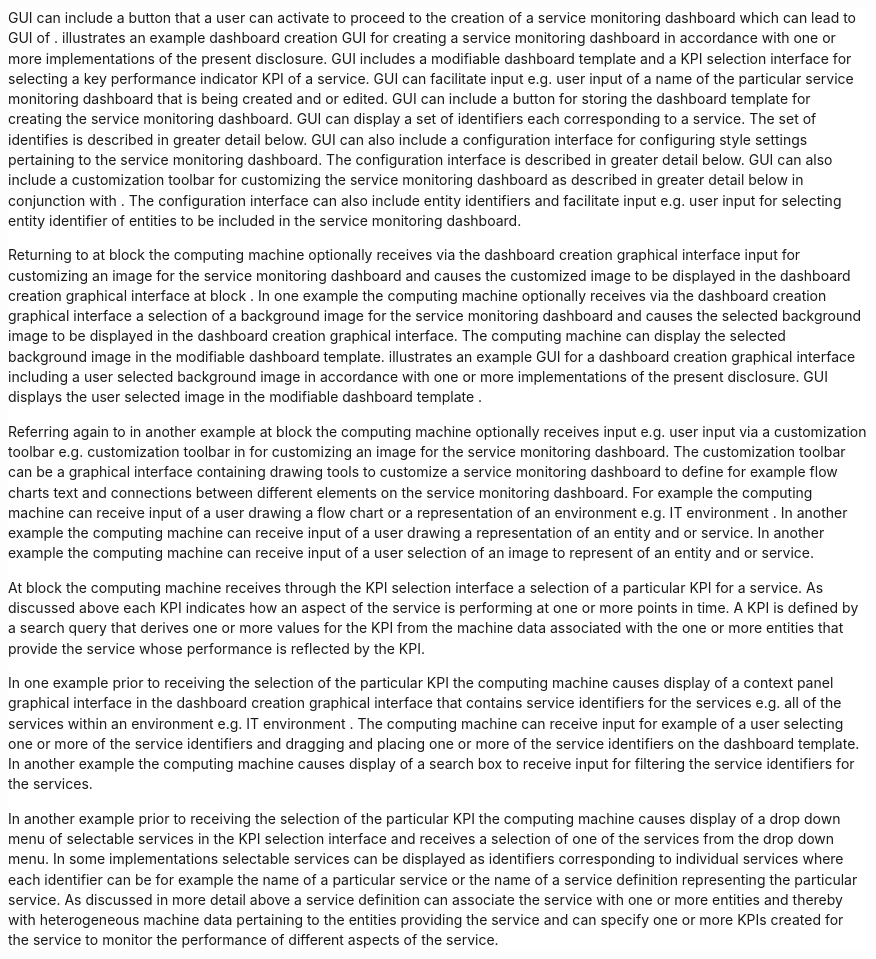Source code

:GUI can include a button that a user can activate to proceed to the creation of a service monitoring dashboard which can lead to GUI of . illustrates an example dashboard creation GUI for creating a service monitoring dashboard in accordance with one or more implementations of the present disclosure. GUI includes a modifiable dashboard template and a KPI selection interface for selecting a key performance indicator KPI of a service. GUI can facilitate input e.g. user input of a name of the particular service monitoring dashboard that is being created and or edited. GUI can include a button for storing the dashboard template for creating the service monitoring dashboard. GUI can display a set of identifiers each corresponding to a service. The set of identifies is described in greater detail below. GUI can also include a configuration interface for configuring style settings pertaining to the service monitoring dashboard. The configuration interface is described in greater detail below. GUI can also include a customization toolbar for customizing the service monitoring dashboard as described in greater detail below in conjunction with . The configuration interface can also include entity identifiers and facilitate input e.g. user input for selecting entity identifier of entities to be included in the service monitoring dashboard.

Returning to at block the computing machine optionally receives via the dashboard creation graphical interface input for customizing an image for the service monitoring dashboard and causes the customized image to be displayed in the dashboard creation graphical interface at block . In one example the computing machine optionally receives via the dashboard creation graphical interface a selection of a background image for the service monitoring dashboard and causes the selected background image to be displayed in the dashboard creation graphical interface. The computing machine can display the selected background image in the modifiable dashboard template. illustrates an example GUI for a dashboard creation graphical interface including a user selected background image in accordance with one or more implementations of the present disclosure. GUI displays the user selected image in the modifiable dashboard template .

Referring again to in another example at block the computing machine optionally receives input e.g. user input via a customization toolbar e.g. customization toolbar in for customizing an image for the service monitoring dashboard. The customization toolbar can be a graphical interface containing drawing tools to customize a service monitoring dashboard to define for example flow charts text and connections between different elements on the service monitoring dashboard. For example the computing machine can receive input of a user drawing a flow chart or a representation of an environment e.g. IT environment . In another example the computing machine can receive input of a user drawing a representation of an entity and or service. In another example the computing machine can receive input of a user selection of an image to represent of an entity and or service.

At block the computing machine receives through the KPI selection interface a selection of a particular KPI for a service. As discussed above each KPI indicates how an aspect of the service is performing at one or more points in time. A KPI is defined by a search query that derives one or more values for the KPI from the machine data associated with the one or more entities that provide the service whose performance is reflected by the KPI.

In one example prior to receiving the selection of the particular KPI the computing machine causes display of a context panel graphical interface in the dashboard creation graphical interface that contains service identifiers for the services e.g. all of the services within an environment e.g. IT environment . The computing machine can receive input for example of a user selecting one or more of the service identifiers and dragging and placing one or more of the service identifiers on the dashboard template. In another example the computing machine causes display of a search box to receive input for filtering the service identifiers for the services.

In another example prior to receiving the selection of the particular KPI the computing machine causes display of a drop down menu of selectable services in the KPI selection interface and receives a selection of one of the services from the drop down menu. In some implementations selectable services can be displayed as identifiers corresponding to individual services where each identifier can be for example the name of a particular service or the name of a service definition representing the particular service. As discussed in more detail above a service definition can associate the service with one or more entities and thereby with heterogeneous machine data pertaining to the entities providing the service and can specify one or more KPIs created for the service to monitor the performance of different aspects of the service.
|---|
How many of the lines above contain the word "data"? Reply with the number only.

2